Kesulitan finansial selama hidup dapat merusak kesehatan otak dan memicu gangguan kognitif, ungkap penelitian terbaru yang meneliti lebih dari dua ribu tiga ratus orang di Inggris.
Metodologi dan Data yang Digunakan
Para peneliti mengumpulkan data dari 2.759 peserta yang mengikuti Medical Research Council National Survey of Health and Development (MRC NSHD), sebuah studi kohort yang memantau individu sejak lahir pada tahun 1946. Selama hampir seluruh hidup peserta, mereka diundang untuk mengisi kuesioner mengenai kondisi kesehatan, pekerjaan, dan pendapatan. Data ini memberi gambaran lengkap tentang bagaimana pendapatan dan kesulitan finansial berubah sepanjang masa dewasa.
Di antara peserta, sebagian besar yang kemudian menjalani pemindaian otak di usia 69‑71 tahun dianalisis lebih lanjut. Pemindaian tersebut menggunakan teknik pencitraan otak untuk menilai volume dan struktur jaringan otak, serta menilai penyusutan otak yang dapat menjadi indikator risiko penyakit neurodegeneratif.
Temuan Utama Tentang Kesulitan Finansial dan Kinerja Kognitif
Hasil penelitian menunjukkan bahwa orang yang mengalami kesulitan finansial atau pendapatan rendah secara konsisten selama masa dewasa awal dan pertengahan memiliki skor tes kognitif yang lebih rendah pada usia 53 tahun. Skor tersebut mencakup kemampuan memori, kecepatan pemrosesan, dan fungsi eksekutif.
Selain itu, kelompok yang terus mengalami pendapatan rendah juga menunjukkan kesehatan otak yang lebih buruk pada usia lanjut. Penyusutan otak yang lebih besar di area penting untuk fungsi kognitif, seperti hippocampus dan korteks prefrontal, ditemukan pada subkelompok ini. Temuan ini tetap signifikan bahkan setelah mempertimbangkan faktor lain, termasuk kemampuan kognitif di masa kanak-kanak, tingkat pendidikan, dan ketidakberuntungan saat masa kecil.

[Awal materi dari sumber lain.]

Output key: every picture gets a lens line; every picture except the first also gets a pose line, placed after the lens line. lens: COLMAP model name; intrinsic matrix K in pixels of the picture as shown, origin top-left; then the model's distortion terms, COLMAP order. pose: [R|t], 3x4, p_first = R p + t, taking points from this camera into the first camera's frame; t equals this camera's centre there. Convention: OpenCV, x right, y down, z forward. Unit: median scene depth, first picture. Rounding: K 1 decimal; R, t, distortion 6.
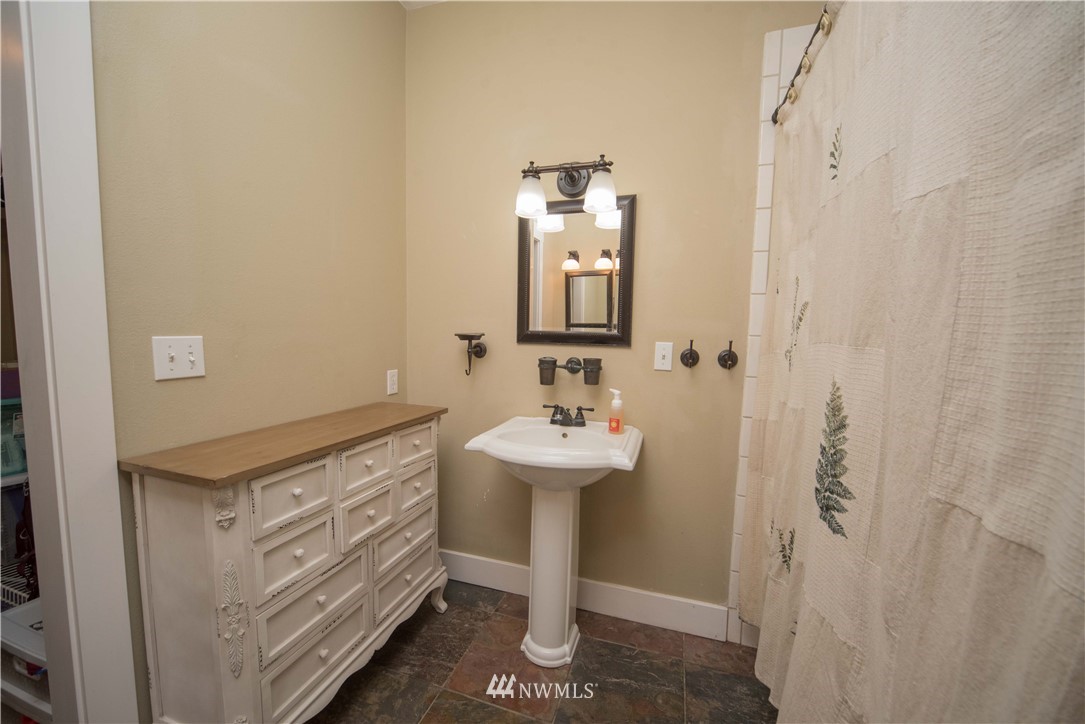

Perbedaan Antara Kesulitan Finansial Kronis dan Sementara
Peneliti menekankan bahwa studi ini berbeda dari kebanyakan penelitian sebelumnya yang hanya menilai kesulitan finansial pada satu titik waktu. Dengan data longitudinal selama beberapa dekade, peneliti dapat membedakan antara efek akumulatif kesulitan finansial yang berkelanjutan dan episode kesulitan singkat. Hasilnya menunjukkan bahwa akumulasi kesulitan selama bertahun-tahun lebih berhubungan dengan penurunan kognitif, bukan hanya episode kesulitan yang terjadi sesekali.
Implikasi Kesehatan dan Kebijakan Publik
Temuan ini menyoroti pentingnya intervensi yang berfokus pada stabilitas ekonomi jangka panjang. Jika kesulitan finansial dapat memicu penyusutan otak dan gangguan kognitif, maka program-program yang membantu menjaga pendapatan stabil—seperti tunjangan pengangguran, subsidi perumahan, dan pelatihan keterampilan—mungkin memiliki manfaat yang lebih luas daripada sekadar mengurangi kemiskinan.

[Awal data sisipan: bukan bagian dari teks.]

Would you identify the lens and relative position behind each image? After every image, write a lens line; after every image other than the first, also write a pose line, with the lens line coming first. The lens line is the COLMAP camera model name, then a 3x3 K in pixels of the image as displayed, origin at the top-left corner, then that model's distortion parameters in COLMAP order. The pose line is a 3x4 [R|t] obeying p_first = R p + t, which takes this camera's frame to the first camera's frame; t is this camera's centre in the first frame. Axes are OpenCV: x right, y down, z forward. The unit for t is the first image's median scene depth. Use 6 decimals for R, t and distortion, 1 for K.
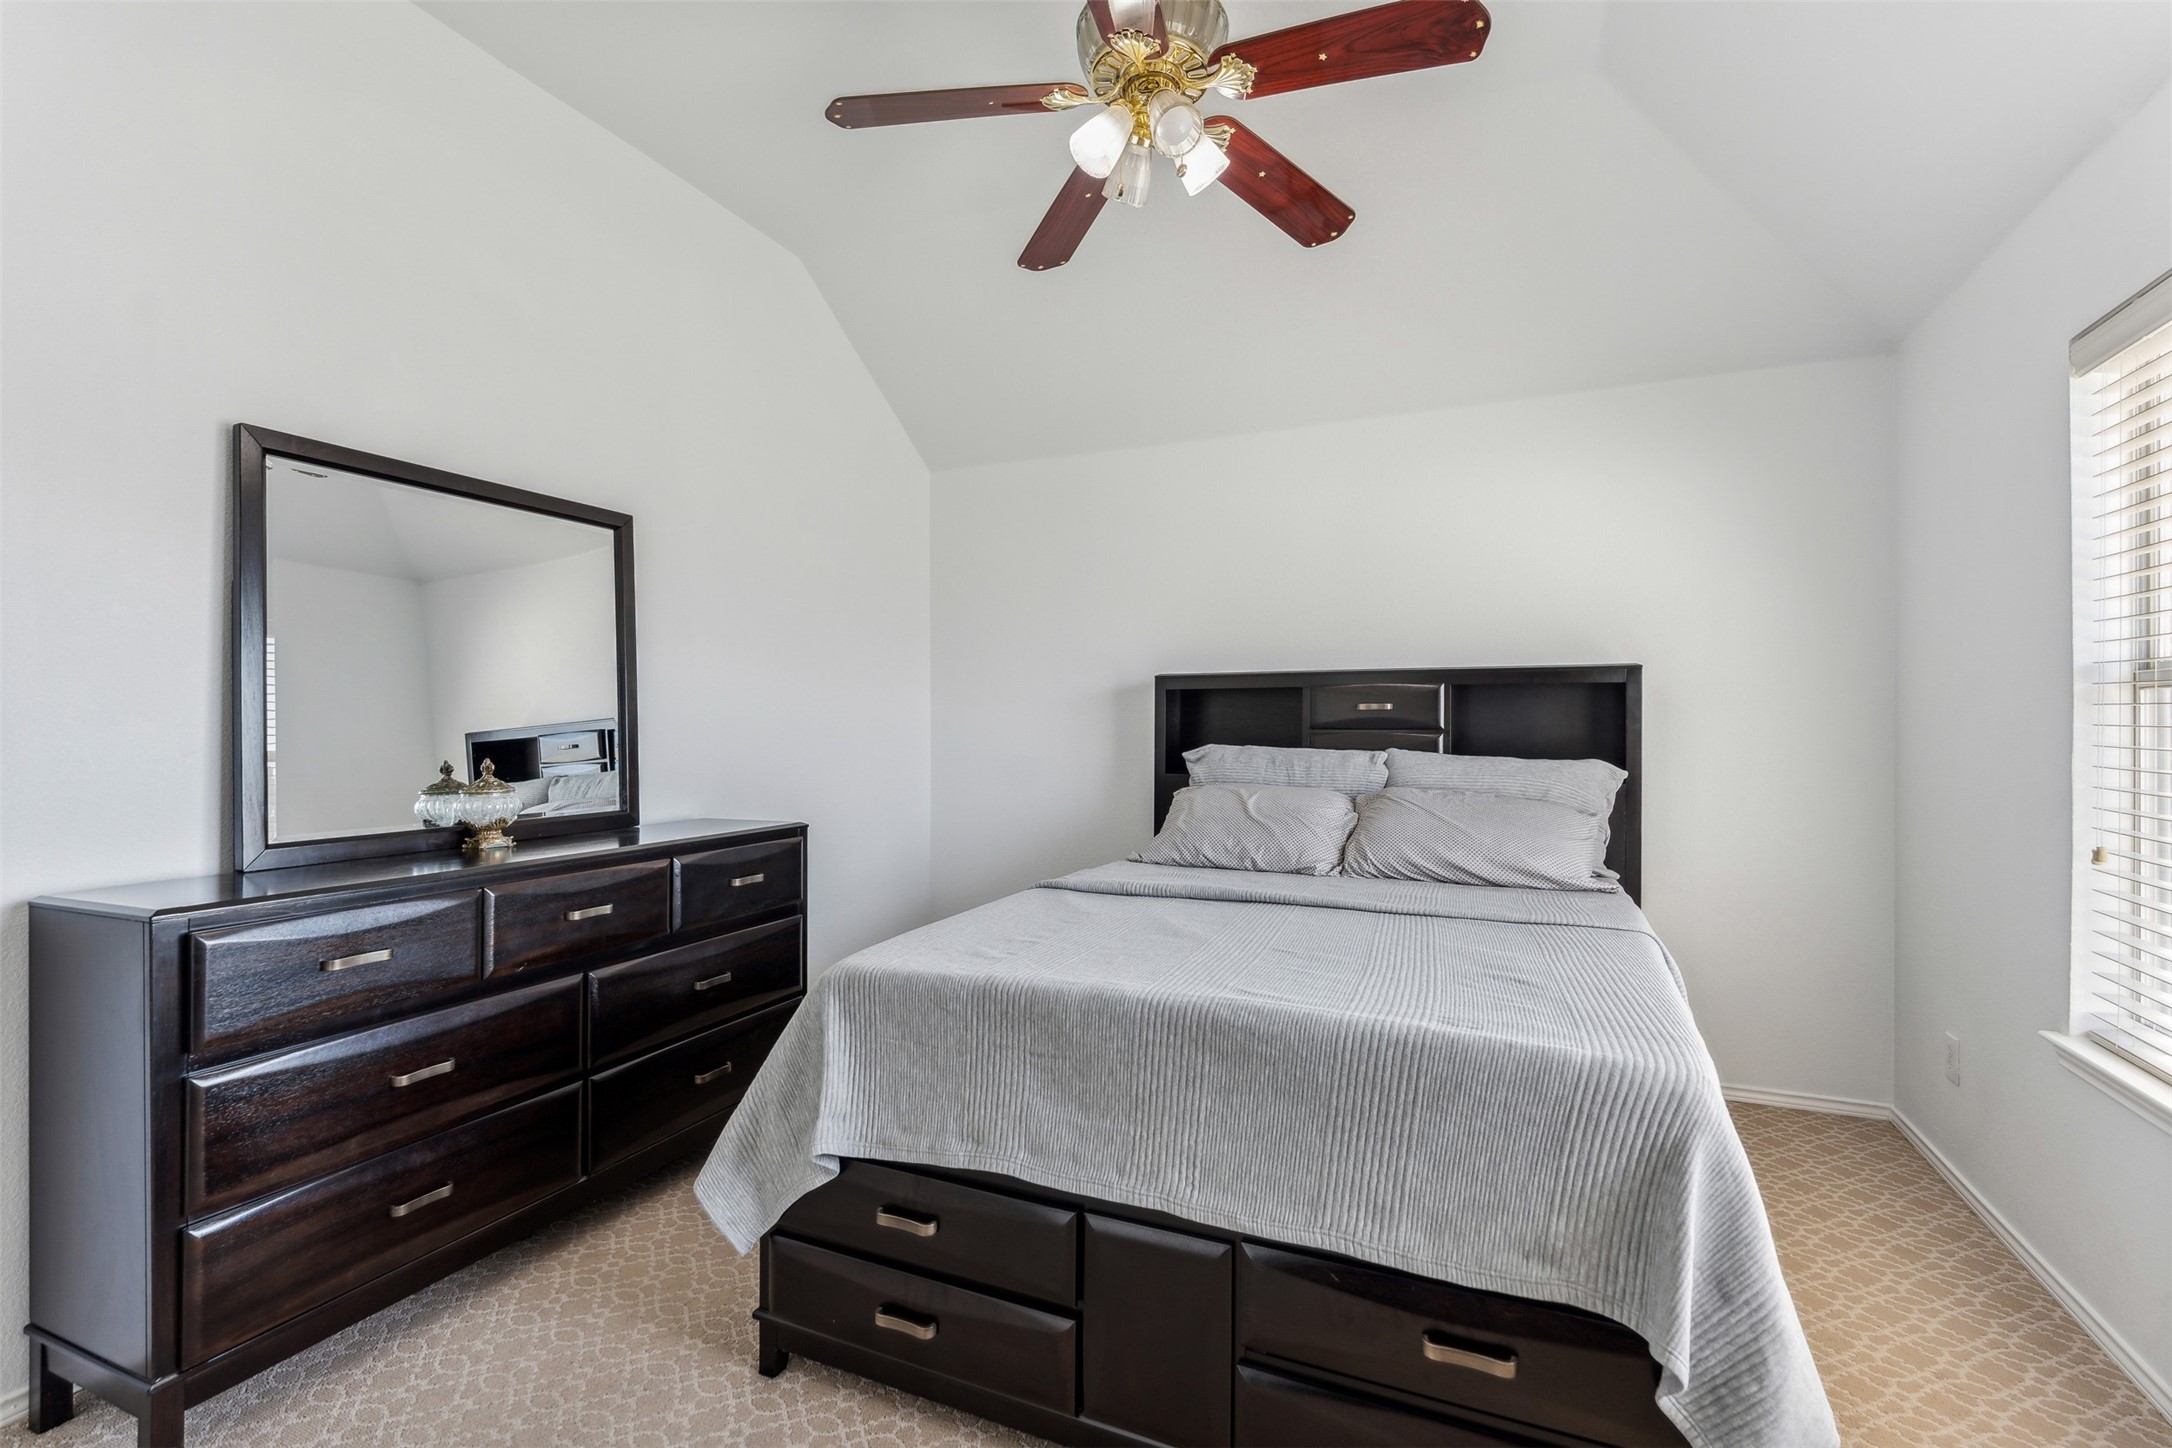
lens RADIAL K [[994.1, 0, 1083.5], [0, 994.1, 732.9], [0, 0, 1]] dist [0.003396, 0.000204]
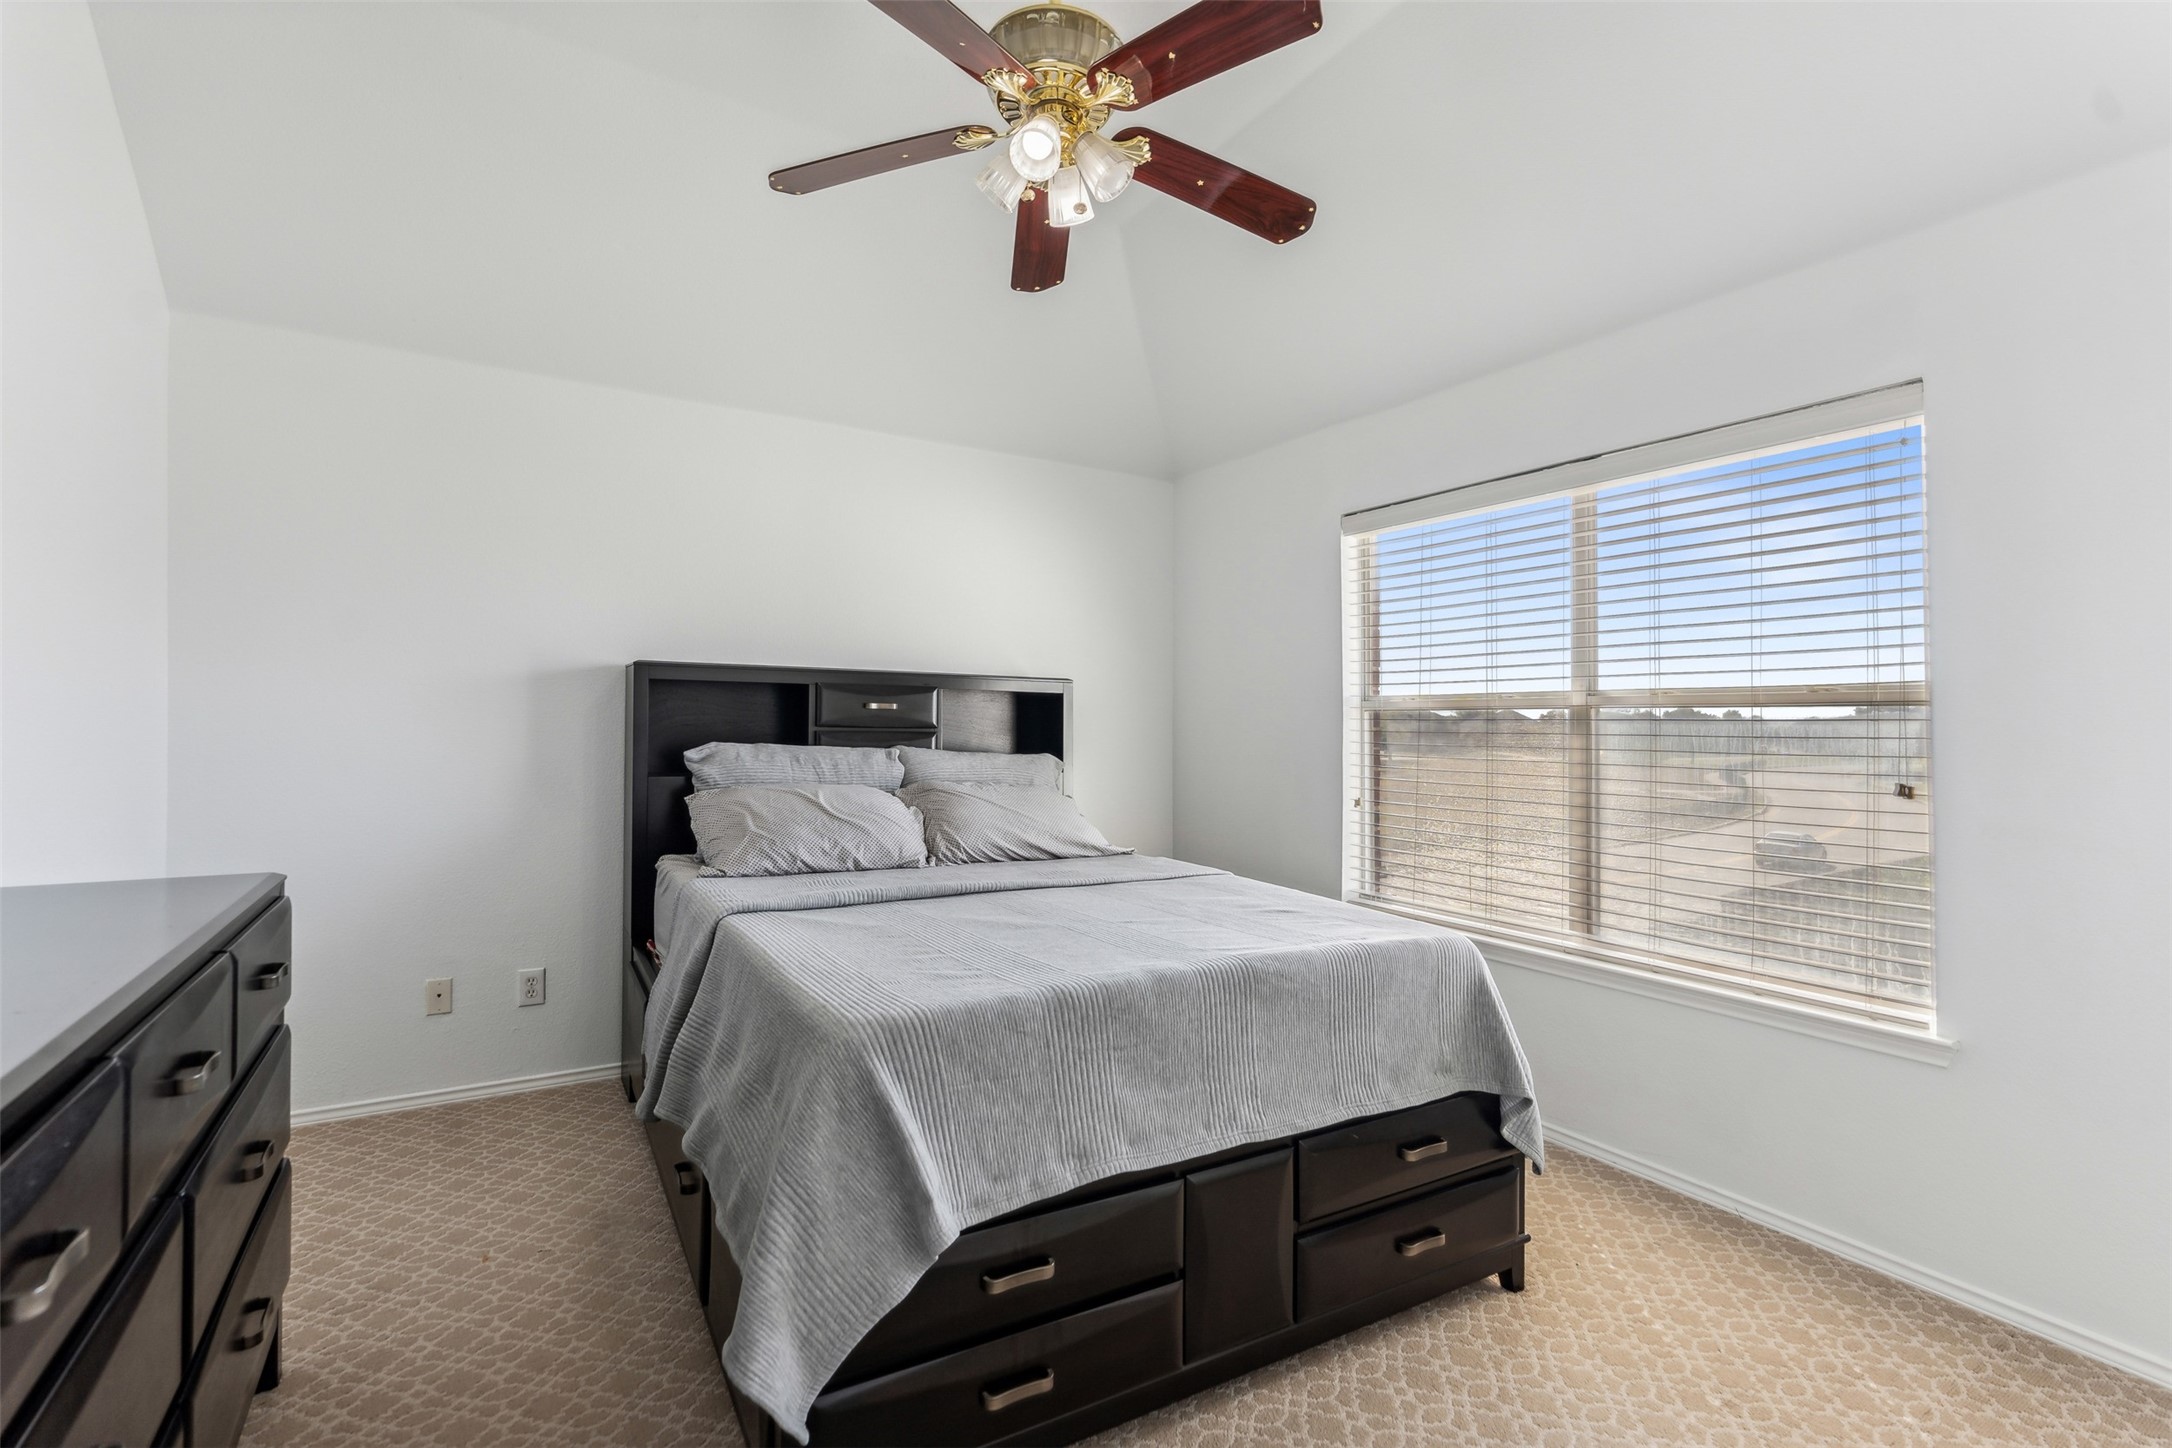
lens RADIAL K [[992.1, 0, 1086.0], [0, 992.1, 724.0], [0, 0, 1]] dist [0.007699, -0.000052]
pose [[0.572885, 0.011687, 0.819553, -0.730658], [-0.008154, 0.999930, -0.008560, -0.000214], [-0.819595, -0.001779, 0.572940, 0.359596]]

Selain itu, hasil ini menambah bukti tentang hubungan antara faktor sosial dan kesehatan otak. Menurut logika, stres kronis akibat tekanan keuangan dapat memicu respons hormon stres, yang pada gilirannya dapat merusak neuron dan memicu inflamasi. Akumulasi kerusakan ini dapat mengakibatkan penurunan fungsi kognitif seiring bertambahnya usia.
Kesimpulan dan Arah Penelitian Selanjutnya
Studi ini menegaskan bahwa kesulitan finansial tidak hanya mempengaruhi kondisi ekonomi, tetapi juga memengaruhi kesehatan otak secara signifikan. Peneliti mengajak para pembuat kebijakan dan profesional kesehatan untuk mempertimbangkan faktor ekonomi dalam program pencegahan penuaan kognitif. Penelitian lanjutan diperlukan untuk memahami mekanisme biologis yang mendasari hubungan ini dan untuk menguji apakah intervensi ekonomi dapat memperbaiki atau melindungi fungsi otak.